Iʼm thinking about the young writer who has to wait tables to pay the bills, in spite of her writing appearing in all the cool and hip magazines…who dreams of one day of not having her life divided so harshly.
Well, over time the “harshly” bit might go away, but not the “divided.” This tense duality will always play center stage. It will never be transcended.
As soon as you accept this, I mean really accept this, for some reason your career starts moving ahead faster. I donʼt know why this happens. Itʼs the people who refuse to cleave their lives this way—who just want to start Day One by quitting their current crappy day job and moving straight on over to best-selling author…well, they never make it.
Anyway, itʼs called “The Sex & Cash Theory.” Keep it under your pillow.
[END QUOTE]
Although I’m experiencing the “tense duality” MacLeod speaks of in my work right now (and trying to find a way to make peace with it), I don’t happen to believe it will always be this way, that it can never be transcended.
But I take his point about “maintaining oneʼs creative sovereignty.” I’m a firm believer in the idea that there needs to be space in your life where you can create whatever you want with no limitations, where the creative work you do doesn’t have to be twisted to fit someone else’s definition of what’s acceptable, sellable, or worthwhile.

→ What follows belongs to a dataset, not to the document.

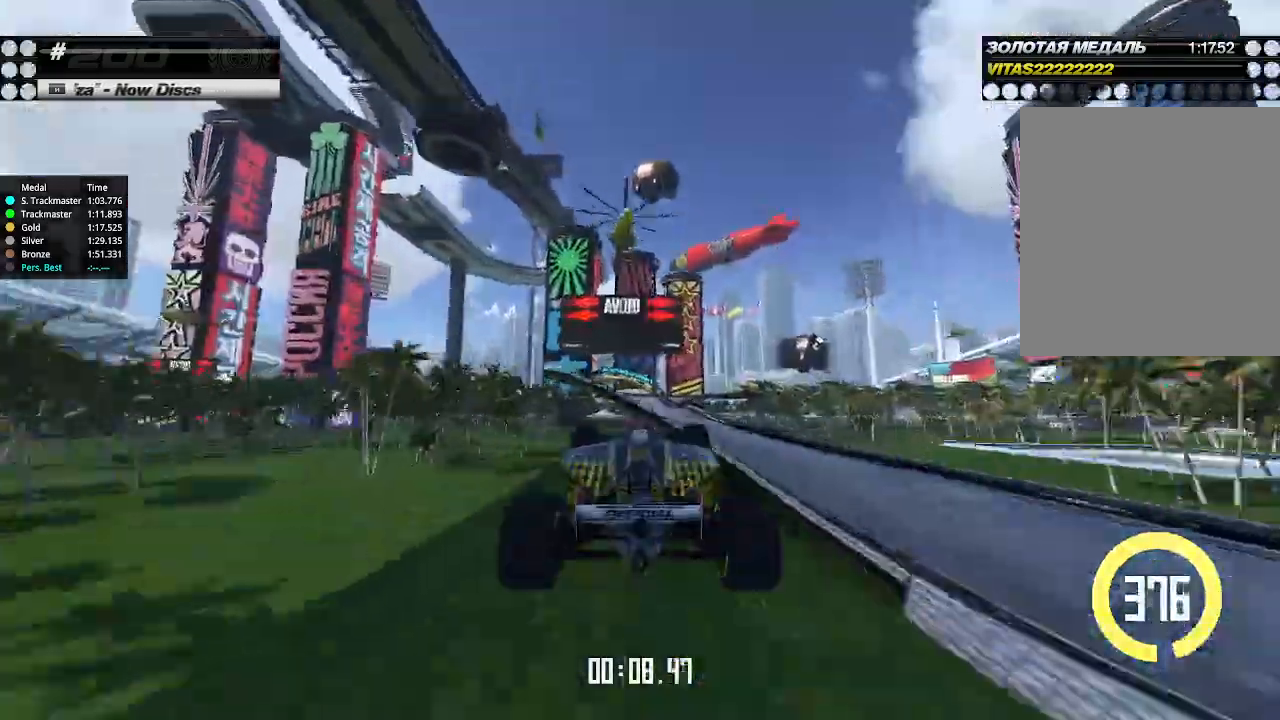
{"keys": ["up"], "events": []}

Which reminds me of someone I once met years ago when I lived in New York. My boyfriend at the time was getting his MFA in creative writing at Columbia, and his circle of friends included a few people who later went on to achieve a fair amount of success in the writing world.
Once such person was a guy who got a story published in The New Yorker – The New Yorker, fer cryin’ out loud! – yet still had to deliver pizzas for some time afterward to earn money to pay the bills. This person now has several published books to his name.
Of course we all know people like this – a damn good writer who teaches to pay the bills, a talented artist who holds down a job at the local coffee shop to make ends meet, an excellent musician who repairs computers in the daytime so she can play in a band at night, and so on.
It’s the price we’re willing to pay as creatives to be able to do our true, true thing.